For the string "https", find every matching line in the records and copy it.

____________

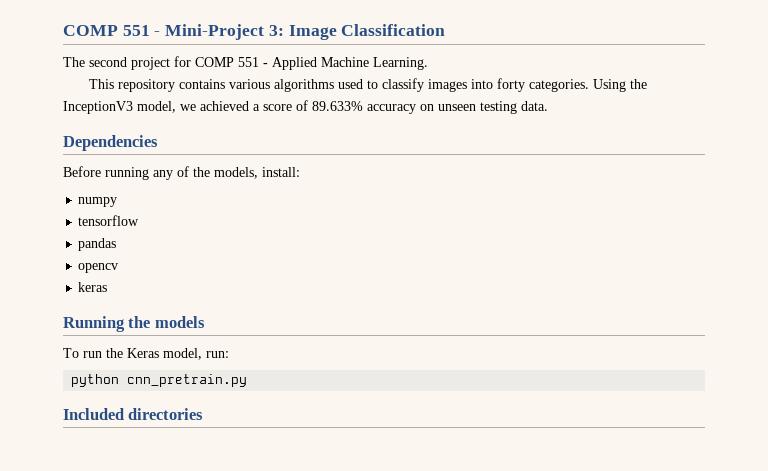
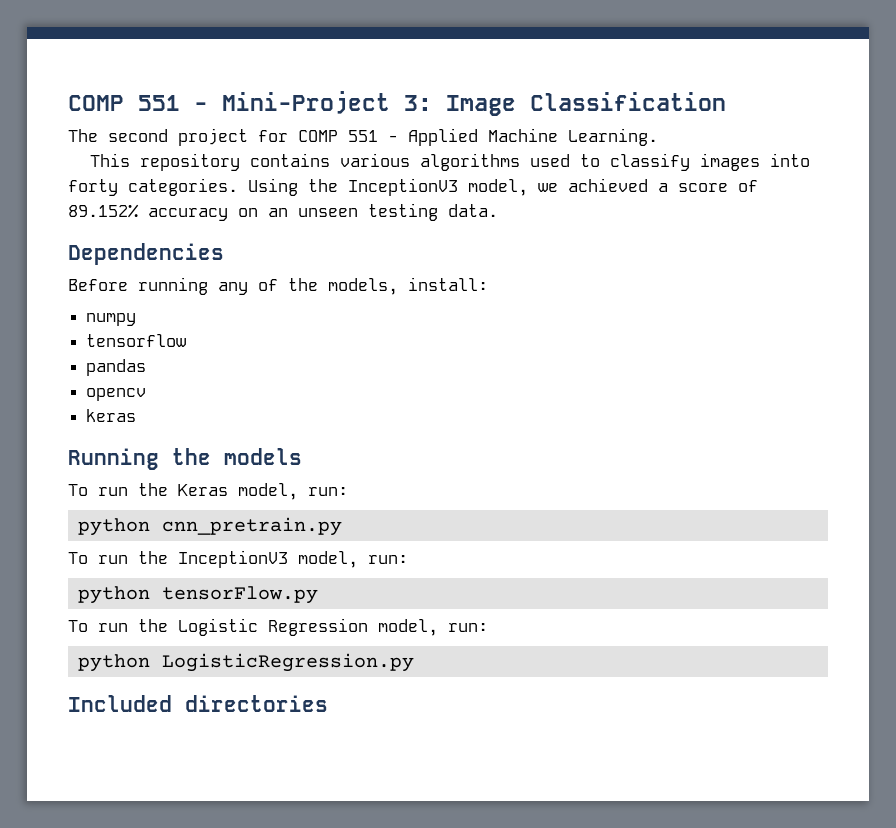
[312,101,363,111] 89.633% -> [68,204,139,218] 89.152%
(434, 107) none -> [268,208,288,217] an
(248, 380) none -> [68,550,408,568] [77,586,318,604] [68,618,488,636] [77,653,414,672] // To run the InceptionV3 model, run: // python tensorFlow.py // To run the Logistic Regression model, run: // python LogisticRegression.py

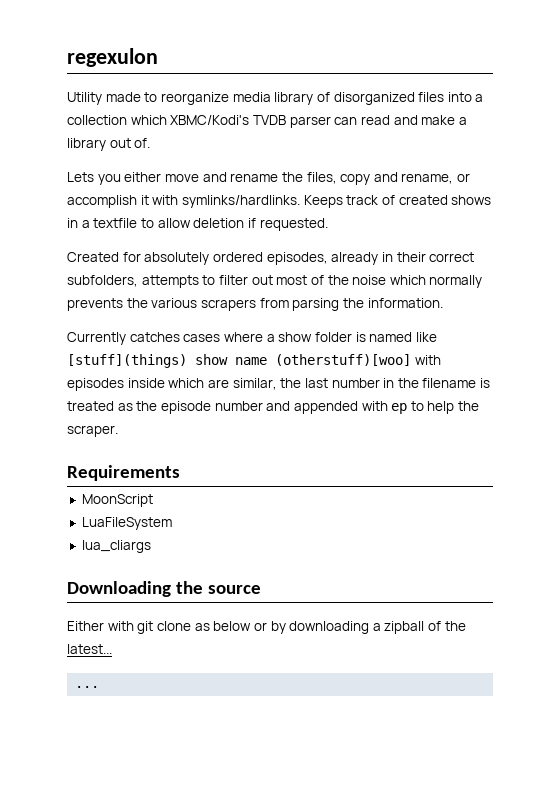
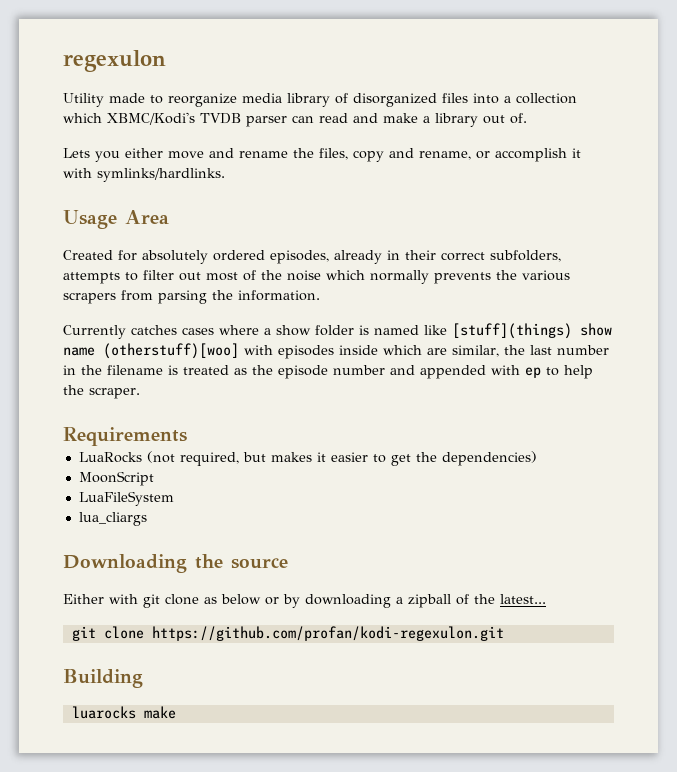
[303,195,492,208] [67,218,328,231] Keeps track of created shows in a textfile to allow deletion if requested. -> [63,210,169,229] // Usage Area
(180, 473) none -> [78,451,537,466] // LuaRocks (not required, but makes it easier to get the dependencies)
[75,686,100,688] ... -> [71,626,504,641] [63,669,143,688] [71,706,176,719] git clone https://github.com/profan/kodi-regexulon.git // Building // luarocks make

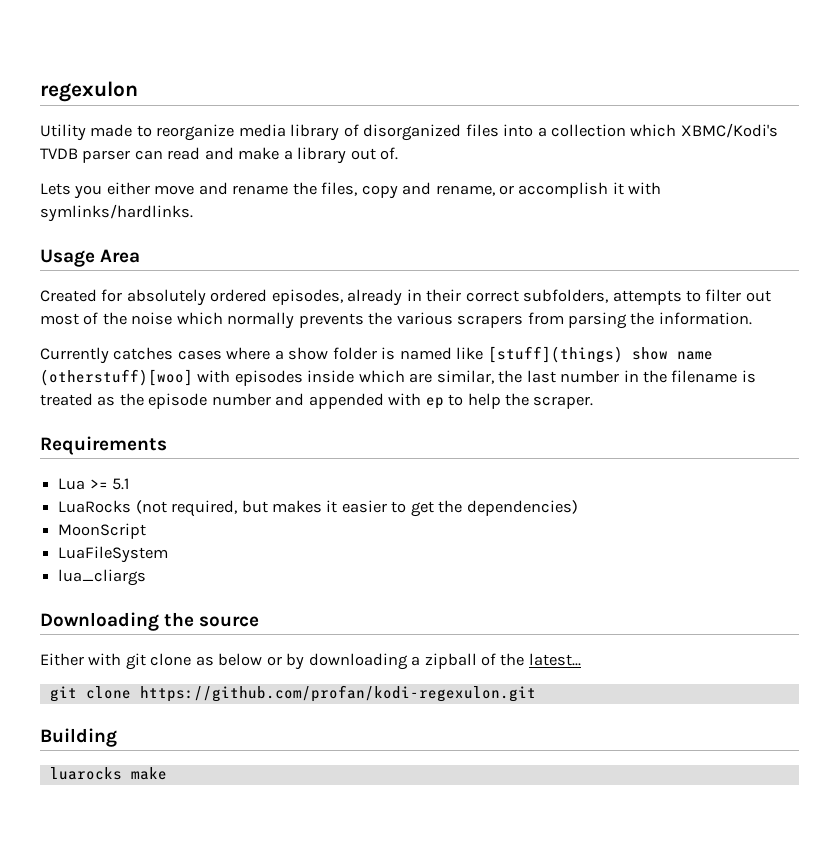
(187, 436) none -> [58,478,130,490] // Lua >= 5.1

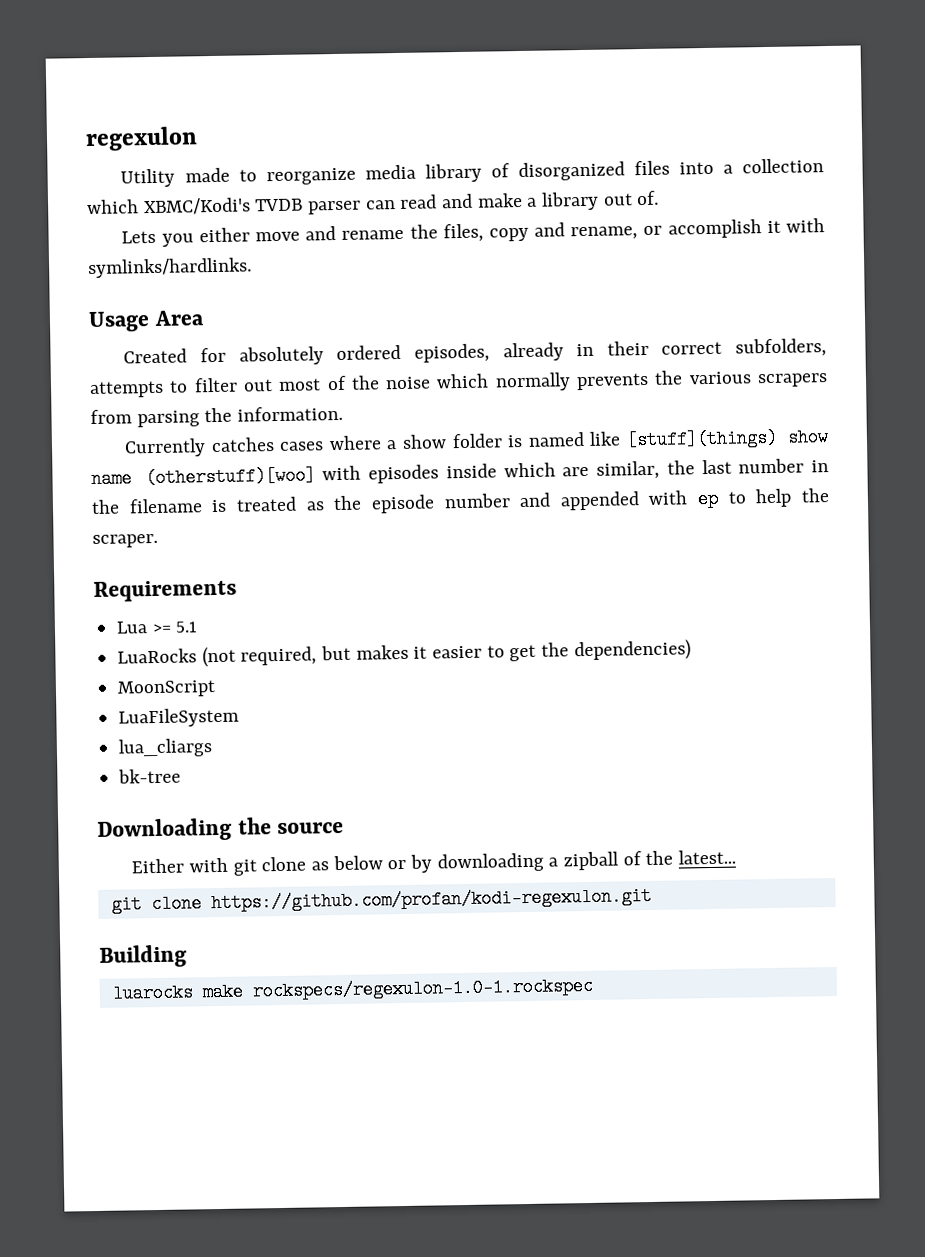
(147, 577) none -> [118,768,182,784] // bk-tree
(167, 773) none -> [251,976,593,1001] rockspecs/regexulon-1.0-1.rockspec

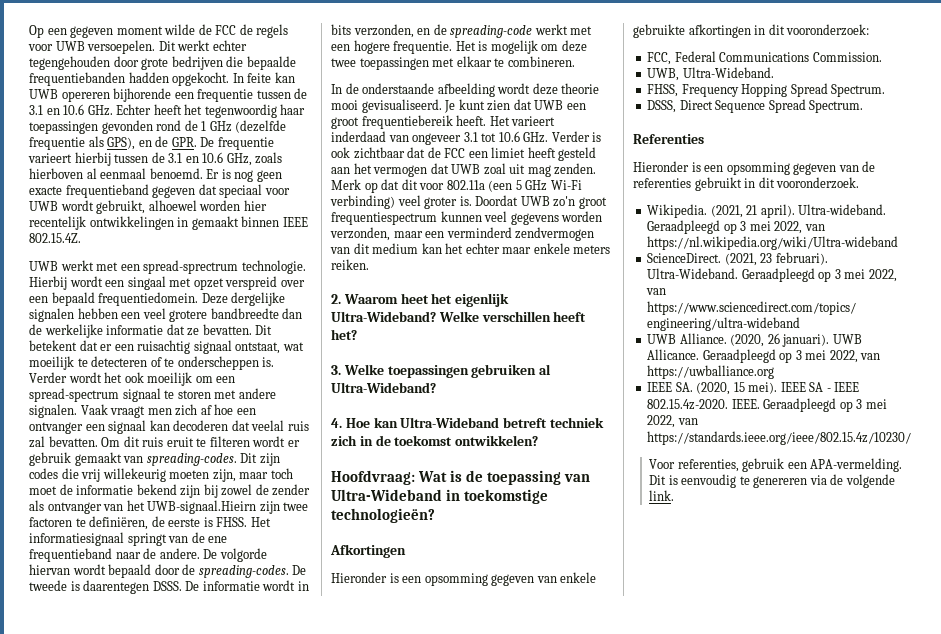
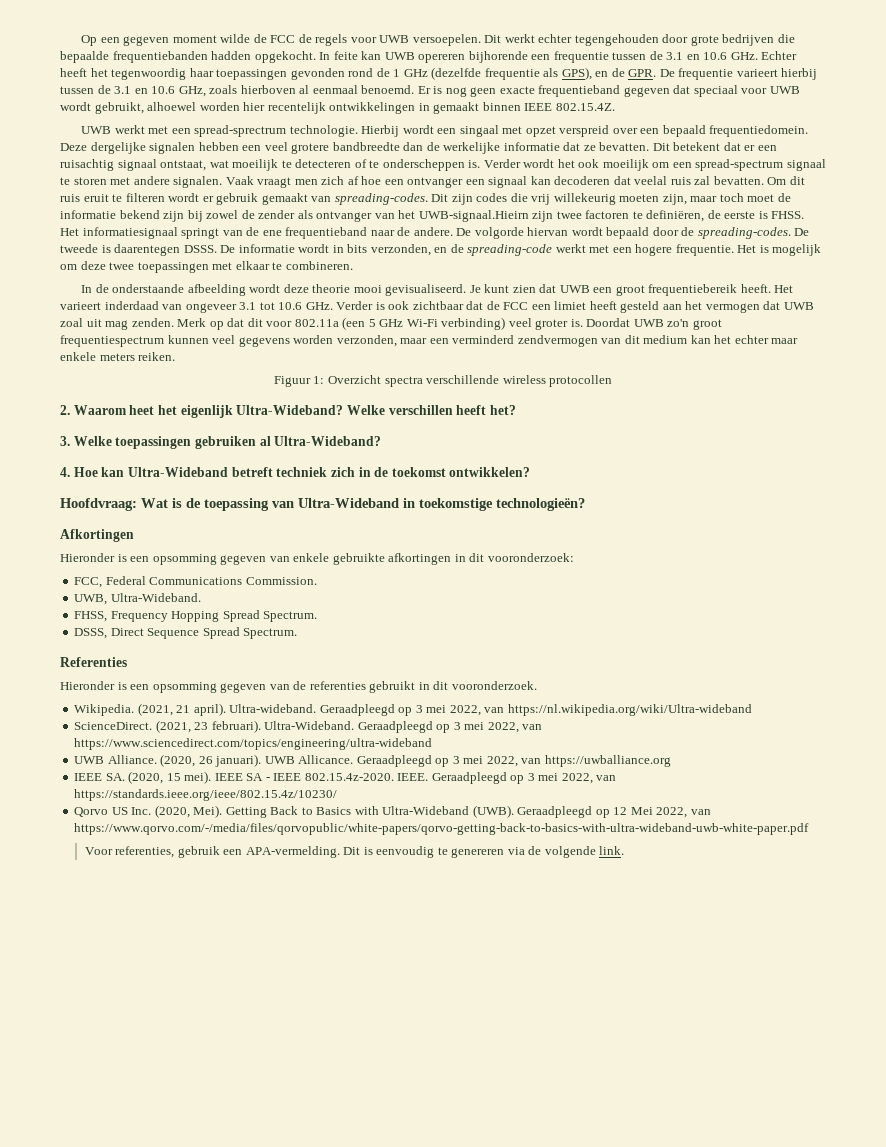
(369, 264) none -> [273,375,613,387] // Figuur 1: Overzicht spectra verschillende wireless protocollen
(912, 438) none -> [74,805,711,818] [74,823,810,835] // Qorvo US Inc. (2020, Mei). Getting Back to Basics with Ultra-Wideband (UWB). Geraadpleegd op 12 Mei 2022, van https://www.qorvo.com/-/media/files/qorvopublic/white-papers/qorvo-getting-back-to-basics-with-ultra-wideband-uwb-white-paper.pdf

____________

- Result for this task -
[75,686,100,688] ... -> [71,626,504,641] [63,669,143,688] [71,706,176,719] git clone https://github.com/profan/kodi-regexulon.git // Building // luarocks make
(912, 438) none -> [74,805,711,818] [74,823,810,835] // Qorvo US Inc. (2020, Mei). Getting Back to Basics with Ultra-Wideband (UWB). Geraadpleegd op 12 Mei 2022, van https://www.qorvo.com/-/media/files/qorvopublic/white-papers/qorvo-getting-back-to-basics-with-ultra-wideband-uwb-white-paper.pdf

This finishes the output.